Infrastructure investment gives key boost to multi-disciplinary consultant firm

uwe krueger

Continued investment in infrastructure projects has seen consultant Atkins’ UK business report a 10% rise in operating profit.

In a statement to the City the firm reported that its UK arm had made an operating profit of £57m in the year to 31 March 2013, up from £52m the previous year.

It also reported a rise in revenue to £900m up from £860m over the period.

The firm said its work in the rail and, defence and aerospace had all been “strong”.

It said: “We are seeing good opportunities in UK infrastructure markets as the UK government seeks to stimulate the economy with its commitment to infrastructure spend and through rail and water regulatory spend.”

However, the group’s operating profit fell 24% over the period.
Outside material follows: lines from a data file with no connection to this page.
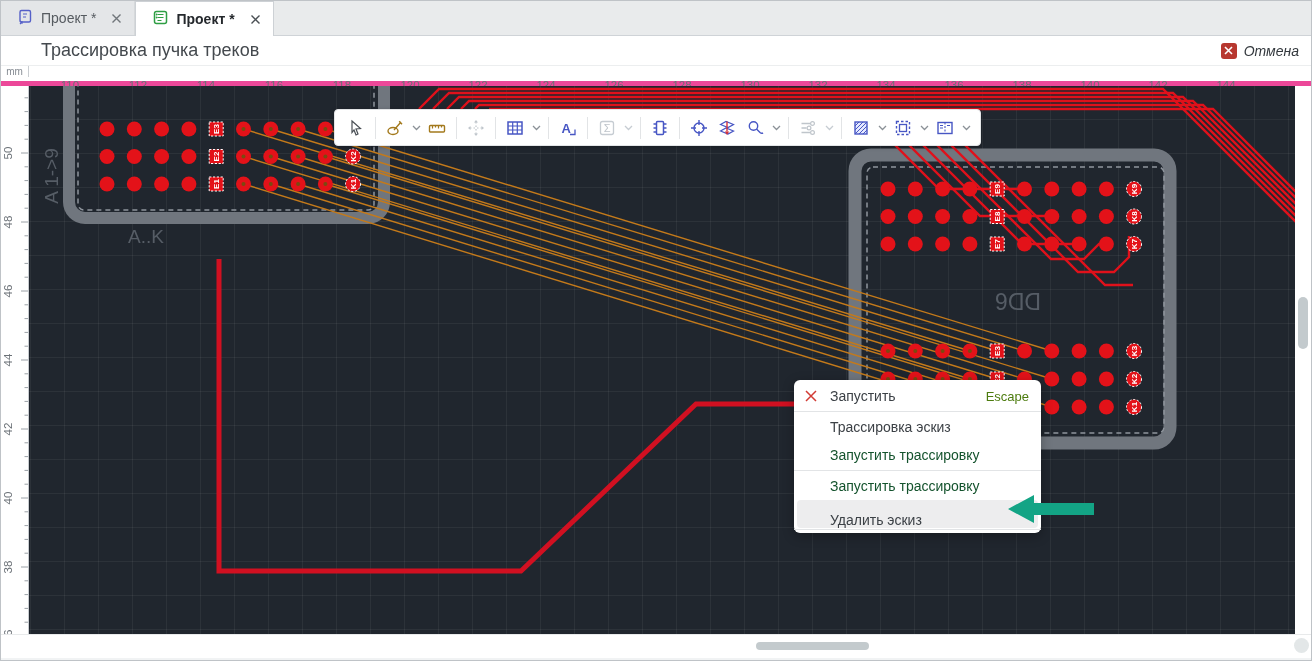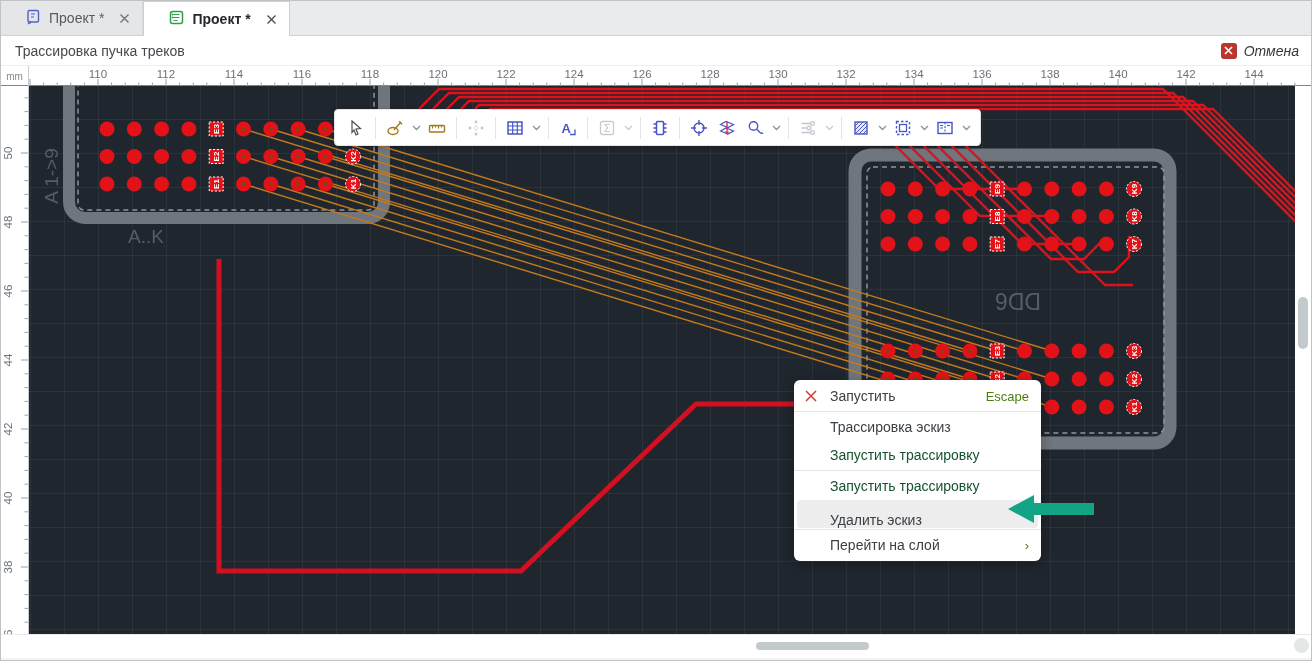--- a/index.html
+++ b/index.html
@@ -1,33 +1,33 @@
 <!DOCTYPE html>
 <html><head>
 <meta charset="utf-8">
 <style>
   html,body{margin:0;padding:0;background:#d7d7d7;font-family:"Liberation Sans",sans-serif;}
   *{box-sizing:border-box;}
   .window{position:relative;width:1312px;height:661px;background:#ffffff;border:1px solid #bfc3c7;overflow:hidden;}
 
   
   .tabbar{position:relative;height:35px;background:#e9ebec;border-bottom:1px solid #cfd3d7;display:flex;align-items:stretch;}
-  .tab{display:flex;align-items:center;gap:7px;padding:0 12px 0 24px;font-size:14px;color:#565b60;cursor:default;position:relative;}
+  .tab{display:flex;align-items:center;gap:7px;padding:0 12px 0 16px;font-size:14px;color:#565b60;cursor:default;position:relative;}
   .tab.inactive{background:#e4e6e8;border-right:1px solid #d6d9db;}
   .tab.active{background:#ffffff;border:1px solid #cdd1d5;border-bottom:none;margin-bottom:-1px;z-index:2;font-weight:bold;color:#24282c;}
   .tab .close{margin-left:8px;display:flex;align-items:center;}
 
   
   .statusbar{height:30px;background:#ffffff;display:flex;align-items:center;padding:0 12px 0 14px;border-bottom:1px solid #eceeef;}
-  .status-text{font-size:14px;color:#44494e;}
+  .status-text{font-size:18px;color:#44494e;margin-left:26px;}
   .cancel-btn{margin-left:auto;display:flex;align-items:center;gap:7px;font-size:14px;color:#33383d;cursor:default;font-style:italic;}
   .cancel-x{width:16px;height:16px;border-radius:3px;background:#b7372f;display:flex;align-items:center;justify-content:center;}
 
   
-  .ruler-row{height:20px;display:flex;background:#fff;border-bottom:1px solid #ec4899;}
+  .ruler-row{height:20px;display:flex;background:#fff;border-bottom:5px solid #ec4899;flex-direction:column;}
   .mm-box{width:28px;height:20px;border-right:1px solid #c9cdd1;font-size:10px;color:#858b92;display:flex;align-items:center;justify-content:center;}
   .hruler{width:1268px;height:20px;position:relative;}
   .ruler-fill{flex:1;background:#fff;}
 
   
   .main-row{display:flex;height:548px;}
   .vruler{width:28px;background:#fff;border-right:1px solid #c9cdd1;position:relative;}
   .canvas{position:relative;width:1268px;height:548px;background-color:#20262e;
     background-image:linear-gradient(to right,rgba(255,255,255,0.055) 1px,transparent 1px),
                      linear-gradient(to bottom,rgba(255,255,255,0.055) 1px,transparent 1px);
@@ -618,24 +618,20 @@
             <span>Запустить трассировку</span>
           </div>
           <div class="menu-sep"></div>
           <div class="menu-item disabled">
             <span>Запустить трассировку</span>
           </div>
           <div class="menu-item highlighted">
             <span>Удалить эскиз</span>
           </div>
           <div class="menu-sep"></div>
-          <div class="menu-item">
-            <span>Перейти на слой</span>
-            <span class="mi-right submenu-arrow">›</span>
-          </div>
         </div>
 
       <div class="pointer-arrow">
         <svg width="92" height="34" viewBox="0 0 92 34">
             <polygon points="4,17 30,3 30,11 90,11 90,23 30,23 30,31" fill="#13a485"></polygon>
           </svg>
       </div>
     </div>
 
     <div class="vscroll">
This was largely due to operating profits being buoyed by a windfall of £30.9m following restructuring of the firm’s pension scheme in 2012. With this and other financial charges stripped out the firm reported a steady level of underlying operating profit of £110m in 2013 down from £111m the previous year.

The group’s revenue also remained fairly flat falling just 0.3% to £1.7bn over the period.

In a joint statement Allan Cook, chair of Atkins and Uwe Krueger, chief executive of Atkins, said the firm had made “notable progress towards the implementation of our strategy over the past 12 months”.

They added: “We have continued to optimise our portfolio with the agreed sale of our UK highways services business and sustained positive momentum in our UK, Asia Pacific and Europe and Energy businesses. We are confident we will achieve further underlying growth in the year ahead.”

Speaking to Building David Tonkin, chief executive of Atkins in the UK and Europe, said he was “focused on organic growth”. “Companies that are pressurised into acquisitions make bad mistakes,” he added.

He said that the firm was shifting towards taking on a greater number of longer-term projects and frameworks.

“We recognise we have great capability in multi-disciplinary complex projects and they tend to be longer,” said Tonkin.

He added that Atkins was currently seeking to fill 1,300 vacancies across the business.

Atkins’ Middle East business had a difficult year reporting a 30% fall in operating profit and a 5% fall in revenue to £12m and £162m respectively.

The firm said the “suppressed performance” was due to delays to the start of a number of project and “protracted negotiations on variations to major contracts” in the region.

The firm’s North American business reported a 28% crash in operating profit of £15m, down from £21m the previous year. Revenue also decline to £390m down from £422m.

The firm said this had been driven by losses in its Peter Brown construction management business but it added that the market for its other consultancy work also remained “soft”.

But Atkins’s Asia Pacific and Europe region reported a 16% rise in operating profit to £14m despite just a small increase in revenue of 0.8% to £165m.

It said it planned to continue to expand its work in China and Hong Kong to maintain growth in the region.

The firm’s energy business also performed well in a “buoyant market”. It reported a 18% increase in revenue to £152m and a 21% increase i operating profit to £14m.